Perdidos nos Mundos
Dizem
por aí que os personagens (principalmente protagonistas) sempre possuem alguma
coisa do autor. Claramente, eu não poderia negar tal coisa, afinal, Endrich
Ragrson, de Crônicas de Onyx, tem um
pouco de mim em seu lado sonhador, chatinho em ficar por fora dos assuntos
relacionados a ele (sim, sou desses), acolhedor e companheiro, quase sempre presente para os
amigos – da mesma forma que Maxon Carter tem a pior parte de mim. Diferente de
hoje, quando o personagem surgiu em minha mente lá por volta de 2011, ele transpira tudo que havia em mim: a inocência, o carinho para com o próximo, as incertezas
da adolescência e de ter que crescer mais rápido do que esperado; eu em
processo de amadurecimento, ele em ter que escolher uma vida imortal defendendo
seu mundo ou simplesmente morrer.
Bem
simples assim.
Mas
o tempo passa, a gente cresce, de criança para adolescente e deste para adulto.
Tudo muito rápido, tudo muitas vezes sem explicação. Onde está meu Manual de
Como Ser Adulto? E junto desse crescimento, amadurecemos, ideias se fixam,
outras esquecemos, sonhos se tornam projetos, projetos se tornam realidade,
nossa mentalidade se aprimora e, consequentemente, às vezes perdemos parte de
nossa inocência e até do que somos. Isso
que estou tendo é uma crise existencial? Muitas vezes me questionei isso, procurando
meu lugar no mundo, o que eu estava fazendo aqui, para onde deveria seguir. Será que sou tão importante para alguma
coisa ou a vida é simplesmente um amontoado de eventos sem nexo?
Eu
não acredito mais que sejamos eventos aleatórios sem um fio condutor. O mundo
não está aí simplesmente por estar. E David, um dos protagonistas de A Relíquia da Vida, também acredita, passa a acreditar em seu destino, mesmo
que esteja perdido em um mundo desconhecido, um lugar que sequer imaginou existir.

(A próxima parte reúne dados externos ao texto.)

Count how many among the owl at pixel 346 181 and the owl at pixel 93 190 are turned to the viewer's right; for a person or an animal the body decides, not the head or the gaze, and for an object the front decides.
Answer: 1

Sendo o Escolhido de Vita, ele precisa fazer uma escolha que pode mudar o rumo
dos eventos em Onyx, e, hoje, vejo essa situação dele como uma metáfora ao que
eu mesmo estava passando. Não é fácil quando você está naquela fase da
juventude em que você não sabe por onde caminhar. Eu realmente estou no mundo
certo? Na família certa? Afinal, às vezes me sentia tão estranho (e ainda me
sinto) perto dos meus parentes, que algo sempre pareceu errado.
Mas
o certo e o errado não são definições exatas.
A
questão é que se David estava perdido em Onyx, eu estava perdido na Terra. E
talvez escrever sobre outro mundo no qual a fantasia, magia, cavaleiros,
arqueiros e toda a sorte de seres míticos e místicos são possíveis sem grande
estranhamento, se deva ao fato de eu querer fugir da sociedade na qual seria
taxado de “anormal”. E como se isso não
fosse suficiente, há uma passagem no livro que nosso viajante se pega
questionando sobre quem é, quais os seus desejos e o que significa se sentir
atraído por uma garota ou um garoto. Todos os questionamentos que, sem
perceber, eu mesmo estava me fazendo. Eu havia chegado em uma bifurcação, uma
encruzilhada, e não sabia por onde seguir e se aquilo realmente seria certo.
Assim
como David, eu me indaguei, pesei prós e contras, busquei apoio e força em
amigos – como todo adolescente precisa em momentos de crises e dramas, como
toda pessoa precisa em momentos conturbados. E assim como David, eu escolhi. Eu
escolhi ser feliz, ele escolheu o que achou certo para o mundo. Nós nos
colocamos em posições que poderiam (e podem) nos matar e, também, nos trazer
alegrias – e quem sabe esse seja o motivo pelo qual, a meu ver, David seja o
personagem que mais tem de mim. Nós escolhemos e, mesmo que ainda estejamos por
vezes perdidos nos mundos, isso não nos impedirá de seguir em frente.